“Test” press conference
The Competition Section film “Test”, written and directed by Russian filmmaker Alexander Kott, opens on an odd–and oddly beautiful–scene. A man lay on his back in the bed of a Soviet-era pickup truck, a live sheep acting as his pillow. The camera hovers high above, showing us not only this man in repose, but the empty space around his truck. We are on a vast prairie, and since Kott uses no dialogue or any other verbal indicators, you have to check the program notes in order to understand that the movie was filmed in Kazakhstan. It isn’t entirely clear when the story takes place, but during the official press conference for the film Kott mentioned that he wanted a visual motif that conjured up “images of Soviet-era painting.” He also described this man as having been “a pilot during World War II.”
“My aim was to keep everything natural,” he elaborated. “We could have used film stock but we decided to shoot digitally, and during post-production tried to maintain realistic colors.”
The effect of this mix of naturalistic production design and highly contrived camera work is striking, and highlights the remoteness of the main character’s home, which he shares with his teenage daughter. Their wordless relationship doesn’t feel contrived, however. There’s something about their rapport that transcends language. Every day she drives him in the truck to a fork in the dirt road that leads from their earthen house. She gets out and he takes the wheel, though where he goes every day we’re not sure. The girl starts walking home, and invariably is intercepted by a young man on horseback who gives her a ride the rest of the way. He is clearly courting her, but it’s difficult to tell from her passive expression if she wants to be courted.
“She’s 14 years old,” Kott said about the actor, Elena An, who plays the girl, Dina (though, again, you only know her name if you read the program notes). She is not a professional actor. “I didn’t want one, because the character never talks, so there is no need to express oneself through dialogue. Everything is conveyed through facial expressions, and if she had ‘acted,’ it would have looked unnatural.”
Eventually, another young man enters the picture, one who is more mischievous, even forward. He stops by to ask for some water and you can tell he’s smitten with Dina immediately. He and the boy on horseback will vie for her attentions, at one point even getting into a wrestling match. Meanwhile, Dina’s father, a former pilot, is growing sicker due to some unnamed affliction.
In the end, “Test” as the title implies, is less a naturalistic study of life on the steppe than it is a metaphor for…what, exactly? The journalists at the press conference tried to draw the director out, but he seemed reluctant to say what exactly it all meant, including the apocalyptic ending. All he could do was refer to his influences, including Mel Gibson’s “Apocalypto” and the movies of Kaneto Shindo.
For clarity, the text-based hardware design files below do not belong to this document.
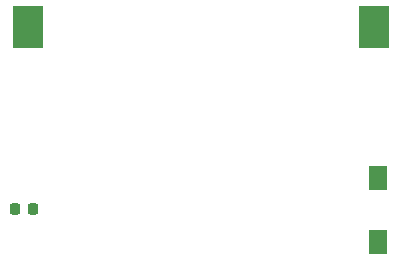
<source format=gbp>
G04 #@! TF.GenerationSoftware,KiCad,Pcbnew,(6.0.9)*
G04 #@! TF.CreationDate,2022-11-24T22:46:59+01:00*
G04 #@! TF.ProjectId,telinksensor-hw,74656c69-6e6b-4736-956e-736f722d6877,rev?*
G04 #@! TF.SameCoordinates,Original*
G04 #@! TF.FileFunction,Paste,Bot*
G04 #@! TF.FilePolarity,Positive*
%FSLAX46Y46*%
G04 Gerber Fmt 4.6, Leading zero omitted, Abs format (unit mm)*
G04 Created by KiCad (PCBNEW (6.0.9)) date 2022-11-24 22:46:59*
%MOMM*%
%LPD*%
G01*
G04 APERTURE LIST*
G04 Aperture macros list*
%AMRoundRect*
0 Rectangle with rounded corners*
0 $1 Rounding radius*
0 $2 $3 $4 $5 $6 $7 $8 $9 X,Y pos of 4 corners*
0 Add a 4 corners polygon primitive as box body*
4,1,4,$2,$3,$4,$5,$6,$7,$8,$9,$2,$3,0*
0 Add four circle primitives for the rounded corners*
1,1,$1+$1,$2,$3*
1,1,$1+$1,$4,$5*
1,1,$1+$1,$6,$7*
1,1,$1+$1,$8,$9*
0 Add four rect primitives between the rounded corners*
20,1,$1+$1,$2,$3,$4,$5,0*
20,1,$1+$1,$4,$5,$6,$7,0*
20,1,$1+$1,$6,$7,$8,$9,0*
20,1,$1+$1,$8,$9,$2,$3,0*%
G04 Aperture macros list end*
%ADD10R,1.600000X2.000000*%
%ADD11R,2.600000X3.600000*%
%ADD12RoundRect,0.218750X0.218750X0.256250X-0.218750X0.256250X-0.218750X-0.256250X0.218750X-0.256250X0*%
G04 APERTURE END LIST*
D10*
X180900000Y-115600000D03*
X180900000Y-110200000D03*
D11*
X180550000Y-97400000D03*
X151250000Y-97400000D03*
D12*
X151686991Y-112800000D03*
X150111991Y-112800000D03*
M02*

</source>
“We didn’t have a screenplay,” he explained. “Just a 3-page treatment that basically described the scenes. The movie was made through art direction and during the editing process. The cinematography also played a major role.” The result is a very complete, very controlled film, a series of often startling images that represent a world view, but one that feels strangely specific to this particular place. It’s also a movie that could only be appreciated on the big screen. “I didn’t even think of it being watched on computers or cell phones,” Kott said at one point. “Natural” needs a movie theater.